10.2 If the lowest dilution plated shows no positive grid-cells, the recorded value will be the lowest average obtainable with a given volume plated onto a given set of replicate HGMF, preceeded by a "less than" (<) sign, e.g., for 1.0 mL and a set of duplicate HGMF (1 mL per HGMF) the value is < 0.5. This figure should be multiplied by the dilution factor of the inoculum on the HGMF.

11. REFERENCES

11.1 Parrington, L.J., A.N. Sharpe and P.I. Peterkin. 1993. Improved aerobic colony count technique for hydrophobic grid membrane filters. Appl. Environ. Microbiol. 59:2784-2789.

11.2 Sharpe, A.N. and P.I. Peterkin. 1988. Membrane filter food microbiology. Research Studies Press Ltd., Taunton, Somerset, U.K.

11.3 Appendices A, B, C, E, and G. Vol. 3, Compendium of Analytical Methods.

11.4 Entis, P. and P. Boleszczuk. 1986. Use of Fast Green FCF with tryptic soy agar for aerobic plate count by the hydrophobic grid membrane filter. J. Food Prot. 49:278-279.

11.5 Entis, P. 1986. Hdrophobic Grid Membrane Filter Method for Aerobic Plate Count in Foods. J. Assoc. Offic. Anal. Chem. 69:671-676.

12. PREPARATION OF MEDIA

12.1 When steam sterilization is used it is essential to allow sufficient time for the load to reach the required temperature before the actual sterilizing period commences. This varies with the nature and size of the load. Thus, proper exposure times should be followed to ensure sterilization of solutions in flasks and heat stable culture media. Refer to the sterilizer manual.

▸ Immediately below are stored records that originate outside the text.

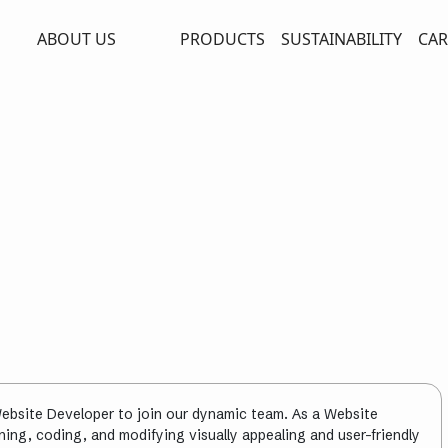
ABOUT US
PRODUCTS
SUSTAINABILITY
CAR
ebsite Developer to join our dynamic team. As a Website
igning, coding, and modifying visually appealing and user-friendly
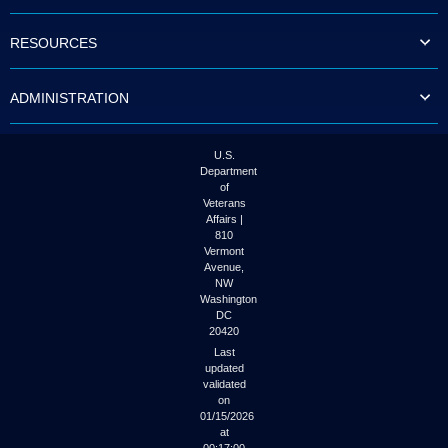
to
tab
RESOURCES
or
arrow
up
ADMINISTRATION
or
down
through
the
U.S.
submenu
Department
options
of
to
Veterans
access/activate
Affairs |
the
810
submenu
Vermont
links.
Avenue,
NW
Washington
DC
20420
Last
updated
validated
on
01/15/2026
at
00:17:00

12.2 Tryptic Soy Agar containing TTC (0.01%)

Trypticase Soy Agar (BBL) or Tryptic Soy Agar (Difco)
40.0 g

Distilled water
990mL

1% TTC stock solution
10.0 mL

Suspend dehydrated medium in distilled water. Sterilize at 121/C for 15 minutes. Cool to 47/C. Aseptically add 10.0 mL TTC solution per litre of medium. Allow to mix thoroughly. Dispense 20 mL into petri plates. Final pH 7.3 ± 0.1.

Note: TTC solution is heat sensitive. Cool agar to 47/C before adding the solution. Do not use if medium turns pink.

12.3 2,3,5-Triphenyltetrazolium Chloride (TTC) Solution, 1% (for the above media (12.2))

This solution is used for making 0.1% TTC working solution and Tryptic Soy Agar (TSA) with
0.01% TTC.

2,3,5-triphenyltetrazolium chloride (TTC)
1.00 g

Distilled water
100.0 mL

Dissolve TTC in purified water. Sterilize by filtration. Dispense 10.0 mL into Sarstedt tubes, for addition to TSA media, or in bulk in an erlenmeyer flask, for preparing 0.1% TTC. Store the 10.0 mL aliquots at -20/C, and flasks at 4/C.

0.1% TTC Working Solution

To prepare a 0.1% TTC working solution, in a 250 mL erlenmeyer flask add 90.0 mL of purified water and 10.0 mL of the 1% TTC solution. Gently swirl to mix. Store at 22/C for up to 1 month.